▸ Your objective
Reproduce verbatim the line where "165 See infra Section III.B." occurs, along with all following lines down to the last line of the data.

▸ Materials provided
+ + +

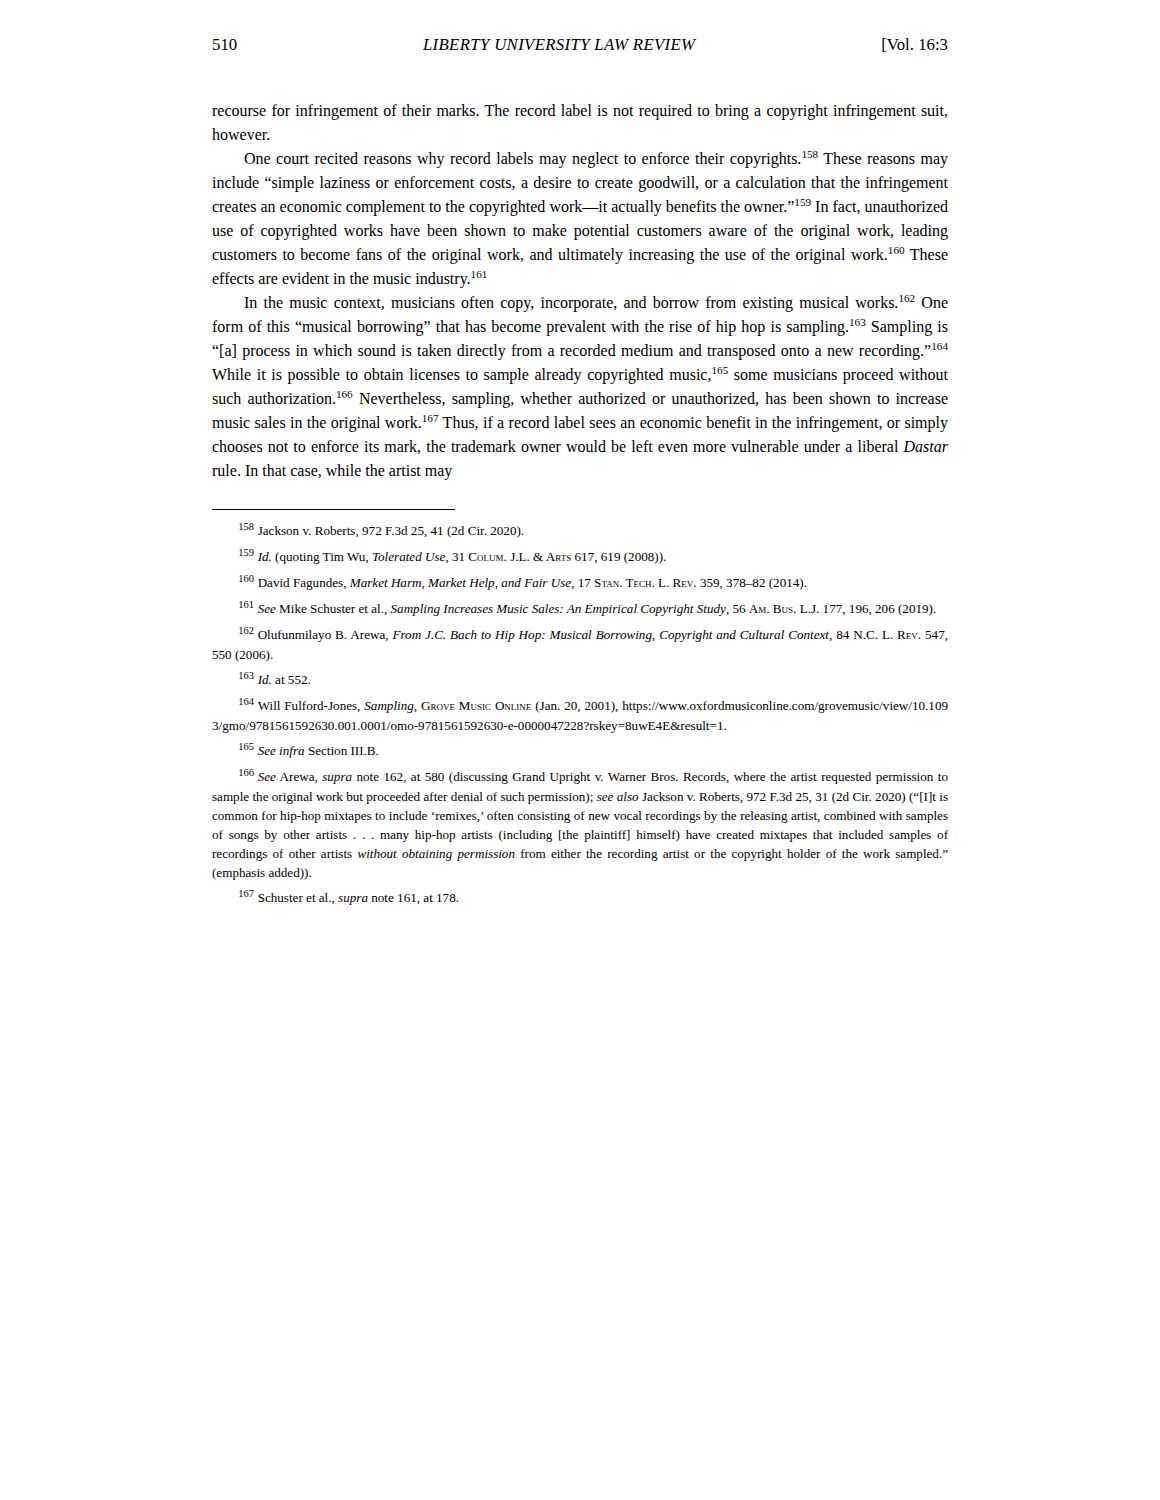510 LIBERTY UNIVERSITY LAW REVIEW [Vol. 16:3
recourse for infringement of their marks. The record label is not required to bring a copyright infringement suit, however.
One court recited reasons why record labels may neglect to enforce their copyrights.158 These reasons may include “simple laziness or enforcement costs, a desire to create goodwill, or a calculation that the infringement creates an economic complement to the copyrighted work—it actually benefits the owner.”159 In fact, unauthorized use of copyrighted works have been shown to make potential customers aware of the original work, leading customers to become fans of the original work, and ultimately increasing the use of the original work.160 These effects are evident in the music industry.161
In the music context, musicians often copy, incorporate, and borrow from existing musical works.162 One form of this “musical borrowing” that has become prevalent with the rise of hip hop is sampling.163 Sampling is “[a] process in which sound is taken directly from a recorded medium and transposed onto a new recording.”164 While it is possible to obtain licenses to sample already copyrighted music,165 some musicians proceed without such authorization.166 Nevertheless, sampling, whether authorized or unauthorized, has been shown to increase music sales in the original work.167 Thus, if a record label sees an economic benefit in the infringement, or simply chooses not to enforce its mark, the trademark owner would be left even more vulnerable under a liberal Dastar rule. In that case, while the artist may
158 Jackson v. Roberts, 972 F.3d 25, 41 (2d Cir. 2020).
159 Id. (quoting Tim Wu, Tolerated Use, 31 Colum. J.L. & Arts 617, 619 (2008)).
160 David Fagundes, Market Harm, Market Help, and Fair Use, 17 Stan. Tech. L. Rev. 359, 378–82 (2014).
161 See Mike Schuster et al., Sampling Increases Music Sales: An Empirical Copyright Study, 56 Am. Bus. L.J. 177, 196, 206 (2019).
162 Olufunmilayo B. Arewa, From J.C. Bach to Hip Hop: Musical Borrowing, Copyright and Cultural Context, 84 N.C. L. Rev. 547, 550 (2006).
163 Id. at 552.
164 Will Fulford-Jones, Sampling, Grove Music Online (Jan. 20, 2001), https://www.oxfordmusiconline.com/grovemusic/view/10.1093/gmo/9781561592630.001.0001/omo-9781561592630-e-0000047228?rskey=8uwE4E&result=1.
165 See infra Section III.B.
166 See Arewa, supra note 162, at 580 (discussing Grand Upright v. Warner Bros. Records, where the artist requested permission to sample the original work but proceeded after denial of such permission); see also Jackson v. Roberts, 972 F.3d 25, 31 (2d Cir. 2020) (“[I]t is common for hip-hop mixtapes to include ‘remixes,’ often consisting of new vocal recordings by the releasing artist, combined with samples of songs by other artists . . . many hip-hop artists (including [the plaintiff] himself) have created mixtapes that included samples of recordings of other artists without obtaining permission from either the recording artist or the copyright holder of the work sampled.” (emphasis added)).
167 Schuster et al., supra note 161, at 178.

+ + +

▸ Task output
165 See infra Section III.B.
166 See Arewa, supra note 162, at 580 (discussing Grand Upright v. Warner Bros. Records, where the artist requested permission to sample the original work but proceeded after denial of such permission); see also Jackson v. Roberts, 972 F.3d 25, 31 (2d Cir. 2020) (“[I]t is common for hip-hop mixtapes to include ‘remixes,’ often consisting of new vocal recordings by the releasing artist, combined with samples of songs by other artists . . . many hip-hop artists (including [the plaintiff] himself) have created mixtapes that included samples of recordings of other artists without obtaining permission from either the recording artist or the copyright holder of the work sampled.” (emphasis added)).
167 Schuster et al., supra note 161, at 178.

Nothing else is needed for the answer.